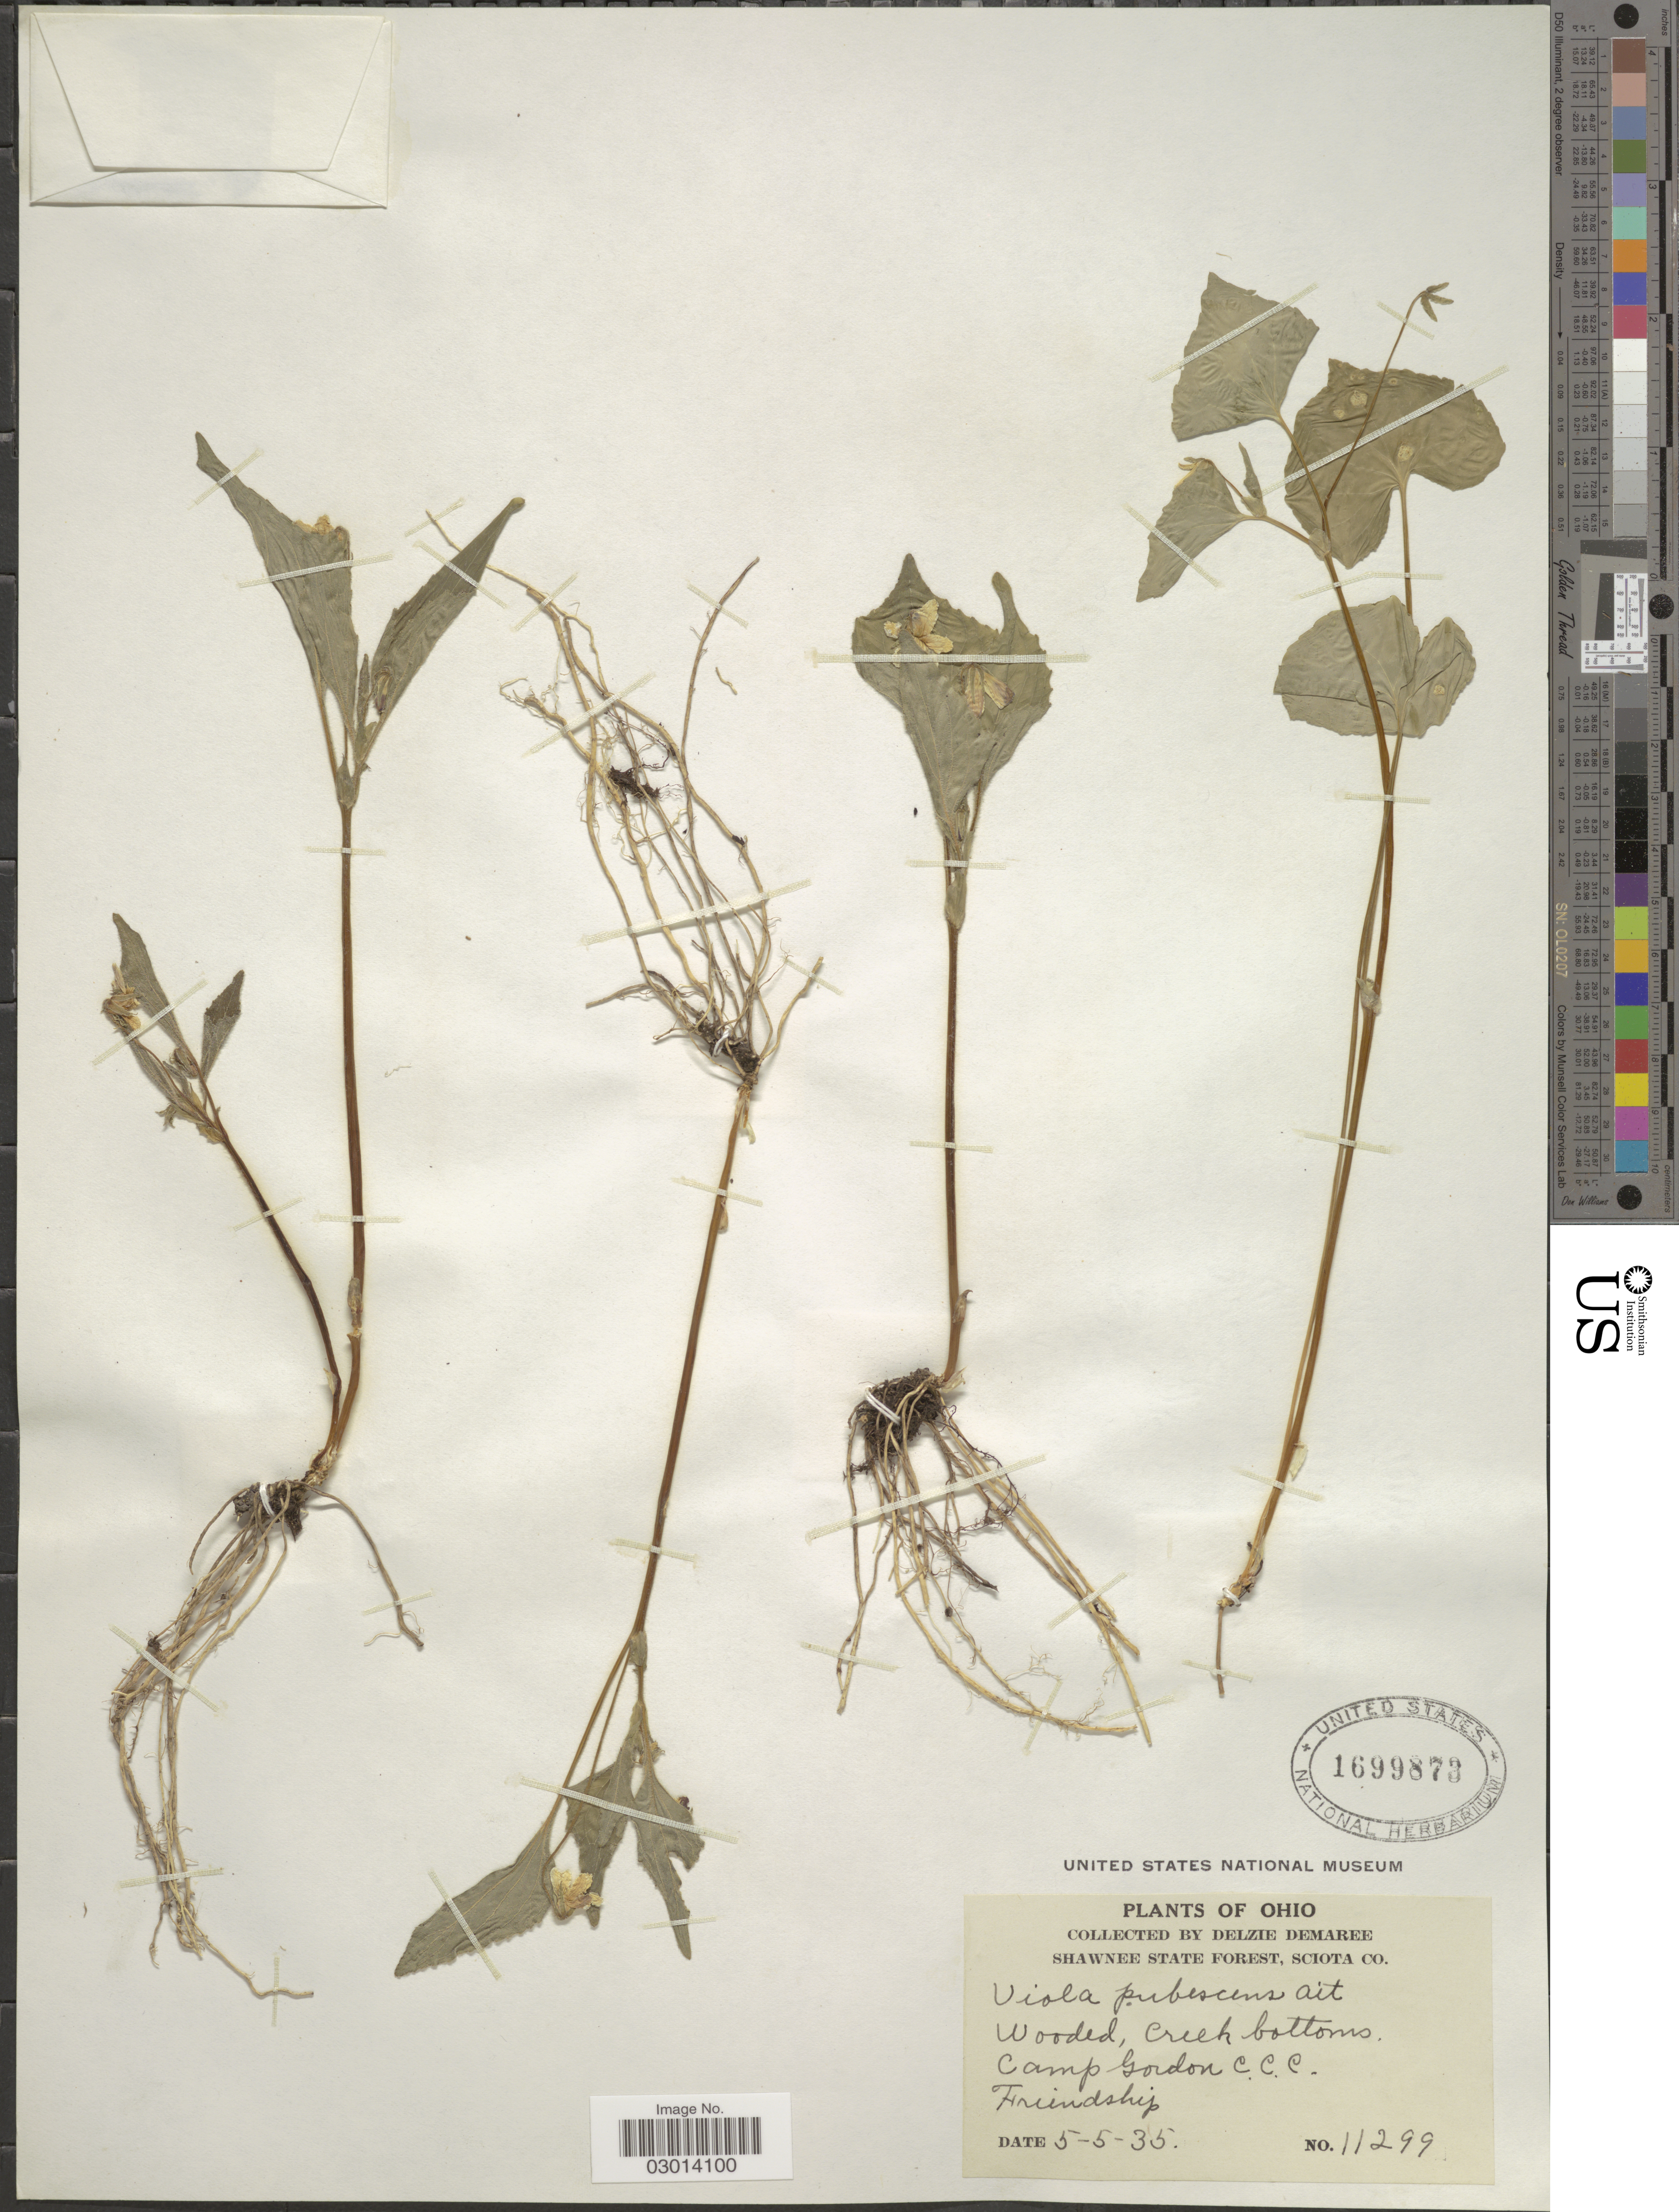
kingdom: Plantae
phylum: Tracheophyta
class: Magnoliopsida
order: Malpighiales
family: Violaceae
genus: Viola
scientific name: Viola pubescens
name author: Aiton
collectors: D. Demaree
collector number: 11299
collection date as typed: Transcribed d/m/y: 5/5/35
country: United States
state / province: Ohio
---
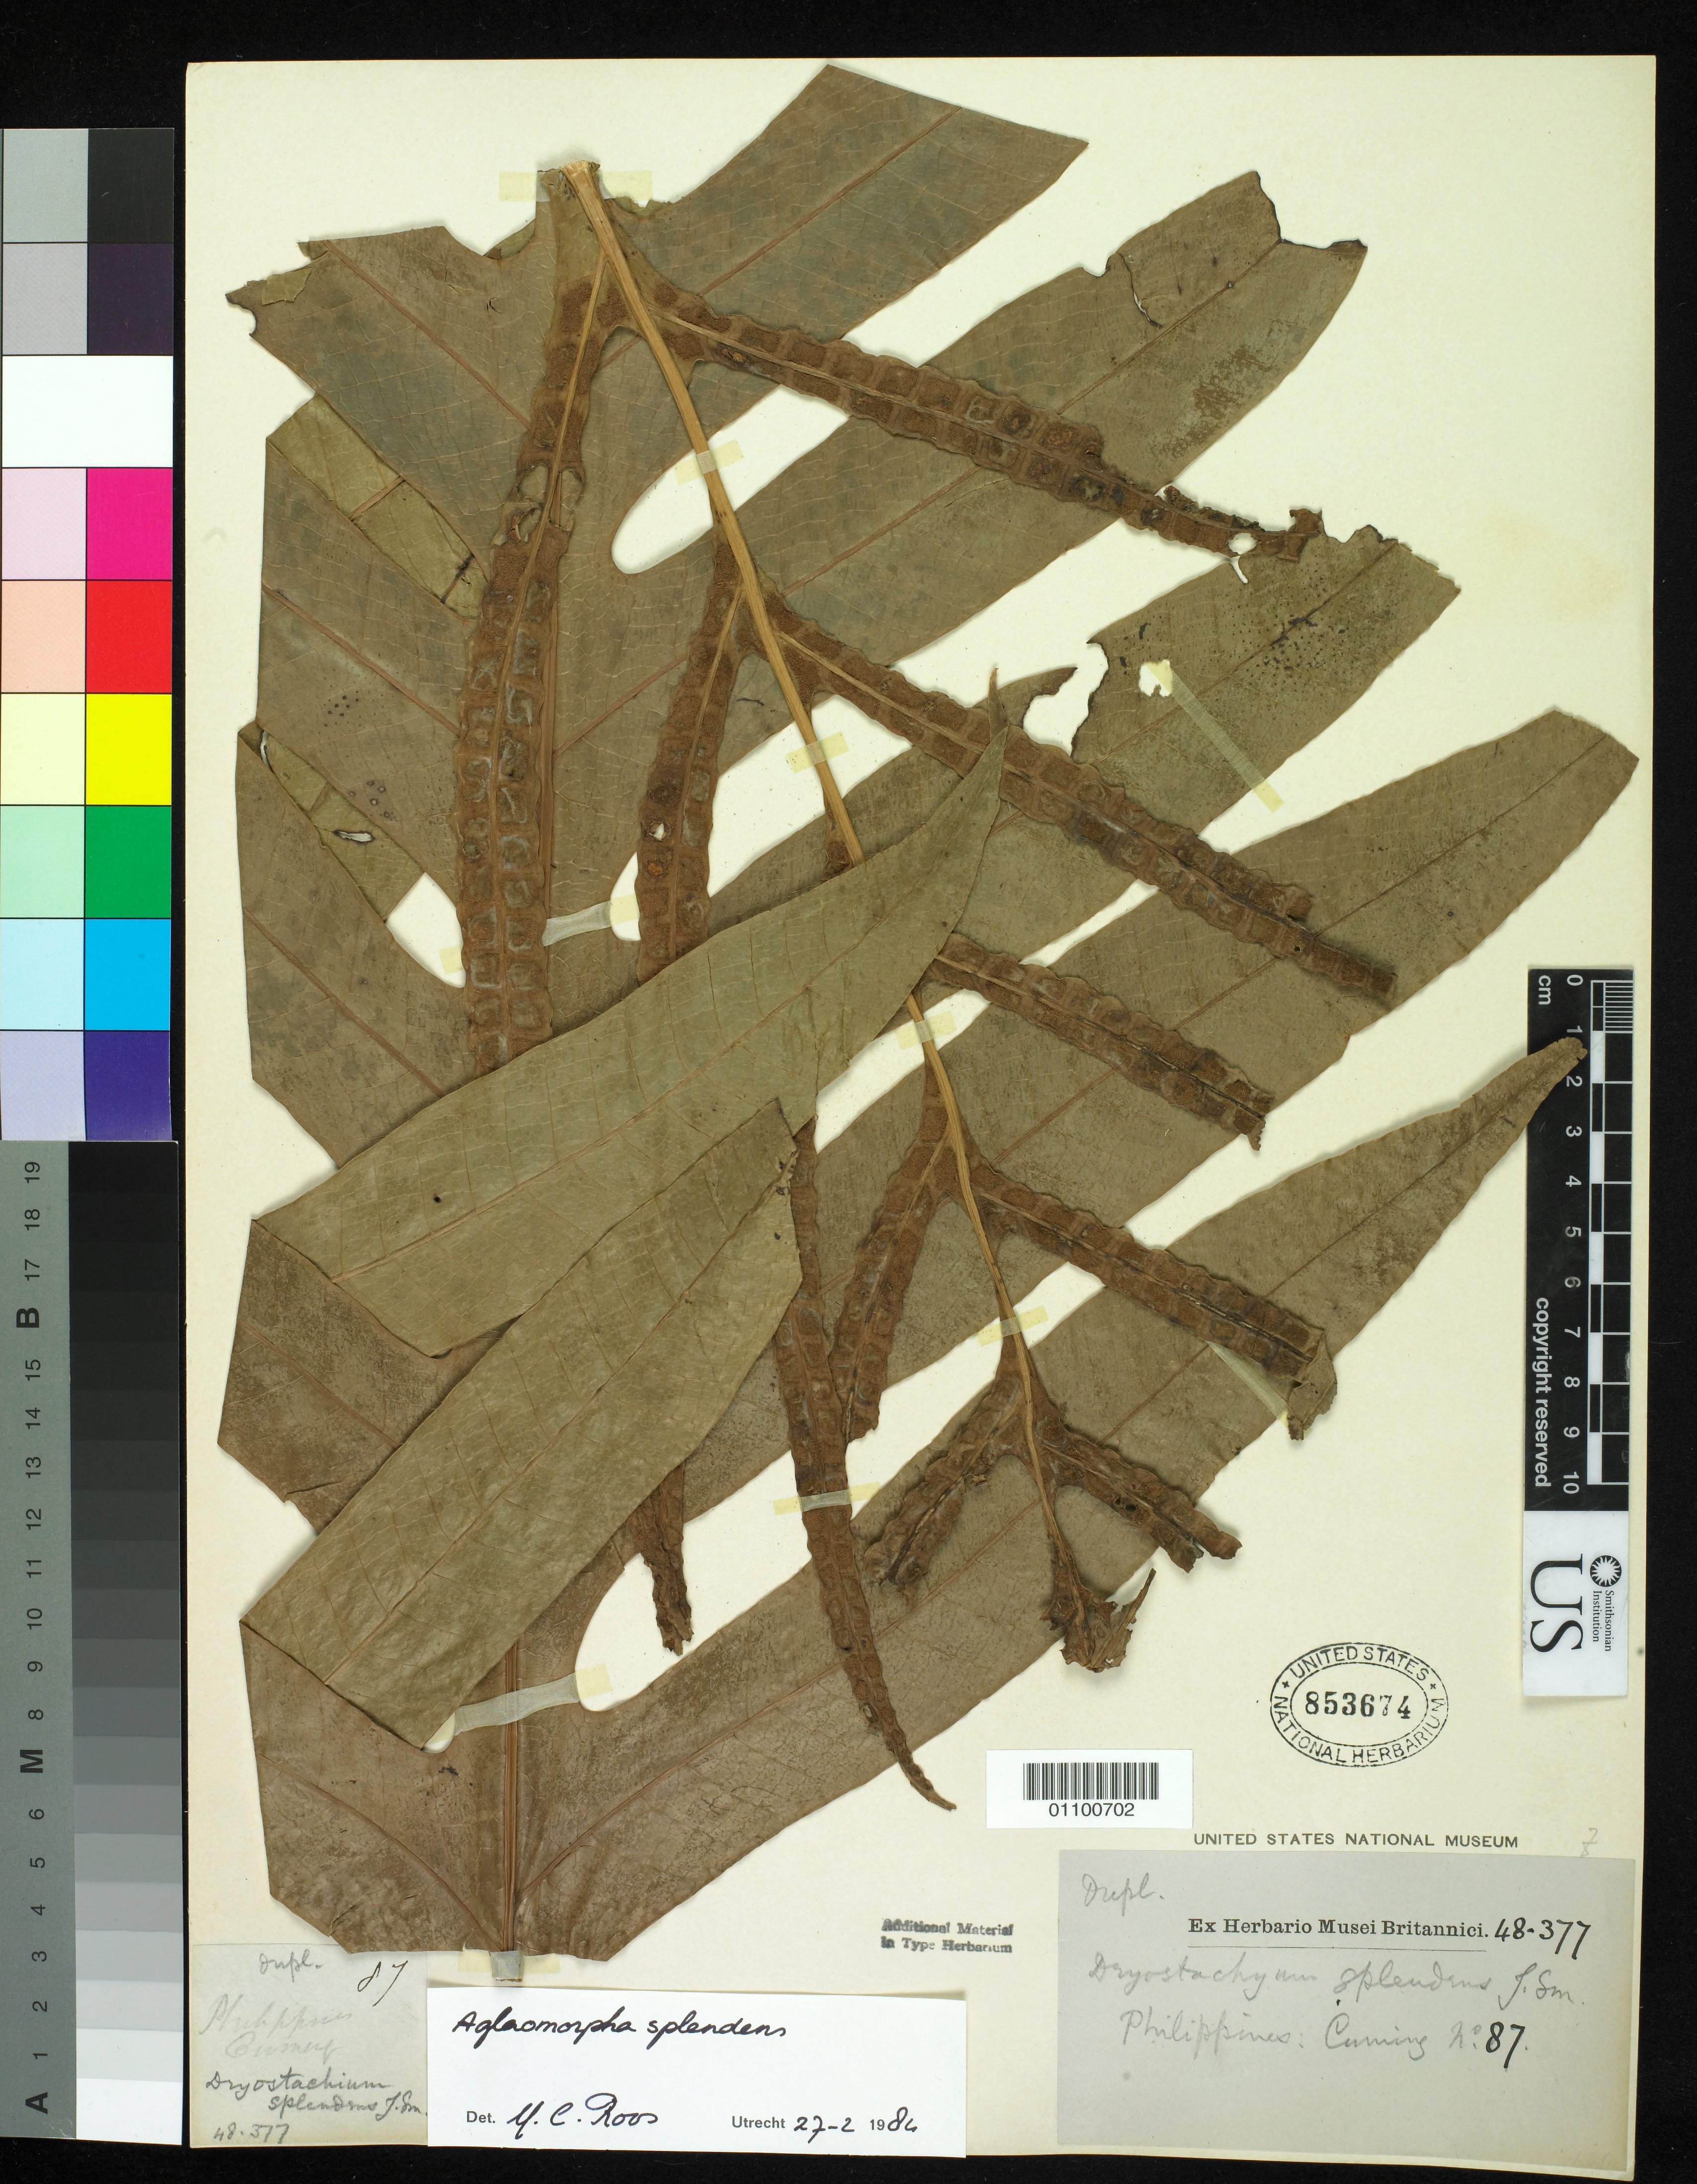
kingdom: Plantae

Your goal
Return, without alteration, the stretch of the listing from the line containing "genus: Viola" through the line containing "country: United States", both included.

Full response
genus: Viola
scientific name: Viola pubescens
name author: Aiton
collectors: D. Demaree
collector number: 11299
collection date as typed: Transcribed d/m/y: 5/5/35
country: United States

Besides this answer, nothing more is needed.